Commonwealth Games shake-up would threaten its integrity, Nick Matthew warns
A Commonwealth Games shake-up which could see e-sports replace events such as squash, netball and cycling would threaten the competition’s integrity, three-time gold medallist Nick Matthew has warned.
Plans have been unveiled to cut the number of compulsory sports at the quadrennial event from 16 to just two, with future host cities ‘encouraged’ to propose new innovations and sports appeal to younger audiences.
The Commonwealth Games Federation (CGF) - the organisation responsible for the direction and control of the Commonwealth Games – wants to give hosts more flexibility over their programme and improve costs.
Only athletics and swimming will enjoy protected status.
But Sheffield’s Matthew, who has been appointed England Squash’s assistant coach for the 2022 Commonwealth Games in Birmingham, said: “We are talking about health and well-being and mental health a lot and squash has been proven as one of the most demanding sports [with health benefits].
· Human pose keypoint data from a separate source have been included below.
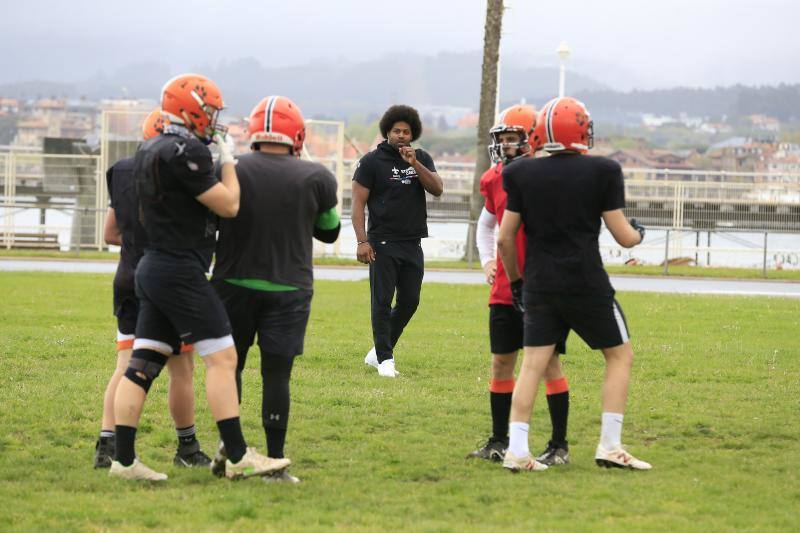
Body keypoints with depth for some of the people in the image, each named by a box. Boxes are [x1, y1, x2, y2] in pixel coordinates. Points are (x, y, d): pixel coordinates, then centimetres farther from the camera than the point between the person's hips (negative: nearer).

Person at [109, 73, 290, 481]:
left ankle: (123, 459, 3)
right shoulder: (185, 152, -16)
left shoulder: (148, 152, 14)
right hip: (181, 271, -9)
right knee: (222, 358, -5)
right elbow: (228, 205, -12)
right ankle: (238, 457, -6)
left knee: (143, 363, 5)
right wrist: (228, 161, 1)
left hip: (151, 265, 9)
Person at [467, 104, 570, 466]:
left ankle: (559, 445, 5)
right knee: (501, 362, 9)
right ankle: (499, 441, 19)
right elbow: (486, 226, 25)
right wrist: (487, 261, 10)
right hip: (505, 288, 6)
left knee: (549, 363, -1)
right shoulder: (496, 180, 7)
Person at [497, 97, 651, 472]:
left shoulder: (523, 174, 2)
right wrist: (638, 233, 19)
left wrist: (515, 281, 18)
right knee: (620, 355, 12)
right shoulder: (601, 173, -7)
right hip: (586, 284, -3)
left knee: (533, 363, 5)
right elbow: (623, 237, -4)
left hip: (538, 284, 3)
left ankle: (516, 449, -3)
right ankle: (609, 446, 6)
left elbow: (505, 238, 4)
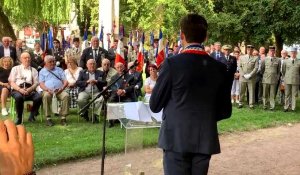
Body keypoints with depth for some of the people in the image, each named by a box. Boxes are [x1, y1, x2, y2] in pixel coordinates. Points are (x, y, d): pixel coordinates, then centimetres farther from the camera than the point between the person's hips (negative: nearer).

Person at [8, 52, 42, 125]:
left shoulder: (34, 70, 21)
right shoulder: (15, 69, 17)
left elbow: (36, 83, 10)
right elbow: (11, 82, 6)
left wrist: (29, 89, -12)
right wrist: (20, 89, -13)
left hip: (30, 90, 2)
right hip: (17, 89, -1)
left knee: (38, 97, -30)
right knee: (19, 97, -37)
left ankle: (32, 116, -8)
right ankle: (19, 118, -15)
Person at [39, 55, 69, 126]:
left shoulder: (59, 70, 25)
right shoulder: (42, 71, 21)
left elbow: (65, 81, 14)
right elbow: (41, 84, 7)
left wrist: (62, 88, -7)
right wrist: (47, 89, -14)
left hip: (59, 90, 1)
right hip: (48, 90, -1)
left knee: (66, 95, -32)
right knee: (46, 96, -37)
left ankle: (63, 117, -27)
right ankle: (48, 118, -30)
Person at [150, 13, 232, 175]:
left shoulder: (172, 63, -11)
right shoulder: (219, 68, 0)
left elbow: (155, 105, -4)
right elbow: (225, 111, 7)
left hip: (176, 139, -4)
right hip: (205, 140, 4)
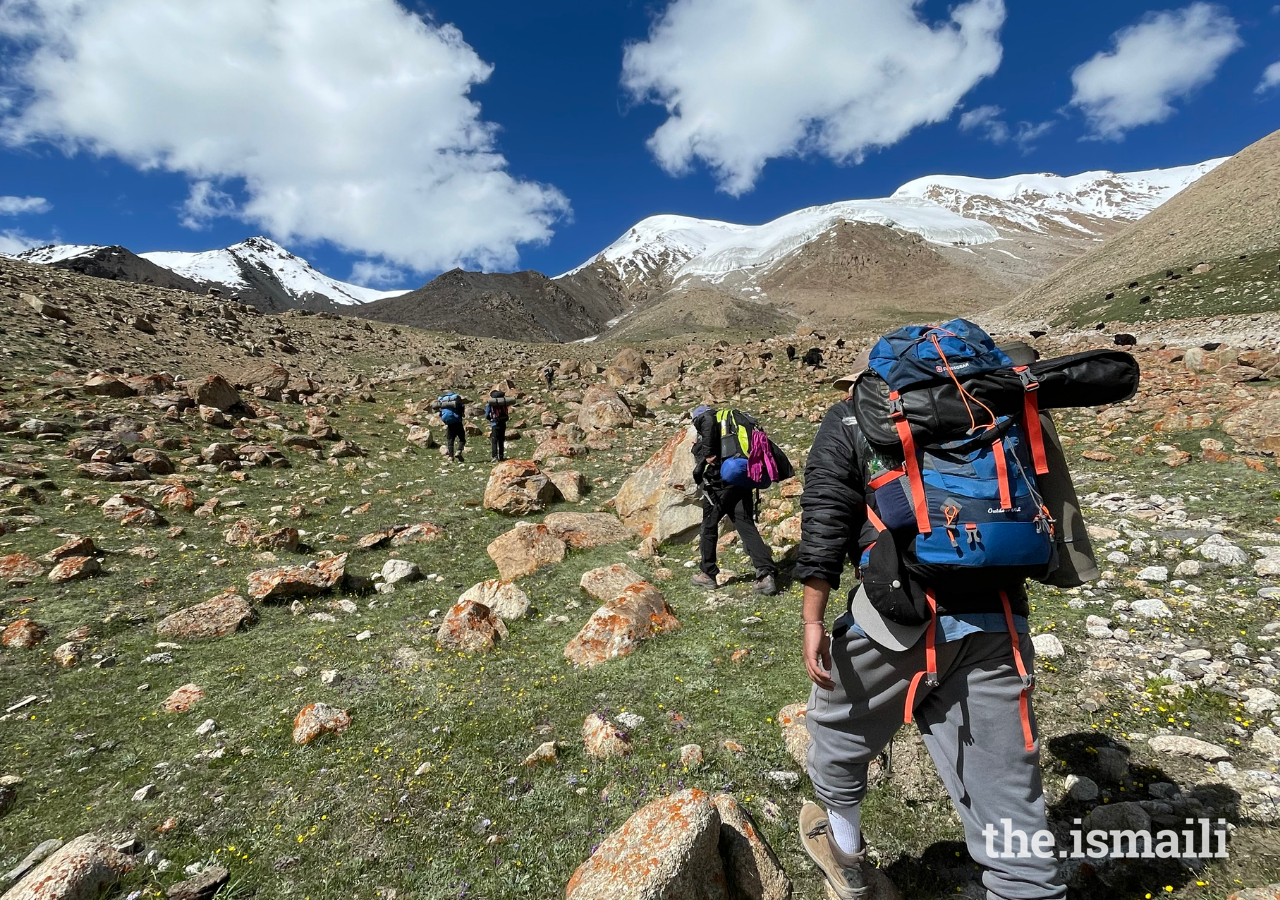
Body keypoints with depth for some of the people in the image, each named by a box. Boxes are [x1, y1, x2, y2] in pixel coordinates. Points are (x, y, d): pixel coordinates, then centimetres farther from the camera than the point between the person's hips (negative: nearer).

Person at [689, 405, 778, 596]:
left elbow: (709, 420, -22)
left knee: (709, 527, 10)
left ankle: (707, 574, 22)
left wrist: (708, 453, -21)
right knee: (747, 527, 2)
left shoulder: (703, 418, 2)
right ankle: (767, 574, -11)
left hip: (718, 482, -6)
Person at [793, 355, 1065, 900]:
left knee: (837, 727, 23)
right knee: (1009, 807, 14)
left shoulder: (848, 420, 6)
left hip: (902, 615, -4)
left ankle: (846, 855, 46)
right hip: (998, 622, 5)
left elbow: (825, 523, -7)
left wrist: (813, 620, -7)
"I’m a big fan of e-sports, I think it’s great that they have packed out their arenas however it’s a different category from the Olympics for me.
"Are we really then challenging people to spend 25 hours at a time on a computer game? I’m not sure I would want that for my children.”
E-sports involves people playing video games against each other competitively. Tournaments take place all over the world and attract huge crowds to arenas.
The industry is now worth millions.
Sport as we know it is evolving, with five new events with a focus on youth – karate, skateboarding, sports climbing, surfing and baseball — added to the Olympics for Tokyo 2020.
Future host cities now also have the option of suggesting new sports and events for inclusion in their edition of the Games, with competitive breakdancing set to be introduced for Paris 2024.
Matthew previously described the Commonwealth Games is the ‘pinnacle’ of his sport and toured the UK last month to help it ‘relaunch’ post-lockdown.
He added: “The Olympics has to be the pinnacle. There’s a lot of sports in there that, first of all, are like an X Games sport.
"Over the years the lines have been blurred and I hope the Commonwealth doesn’t do what the Olympics is doing.
"What concerns me is a future away from the Olympic ideals. Maybe I’m old-fashioned but to me that’s the Olympics.”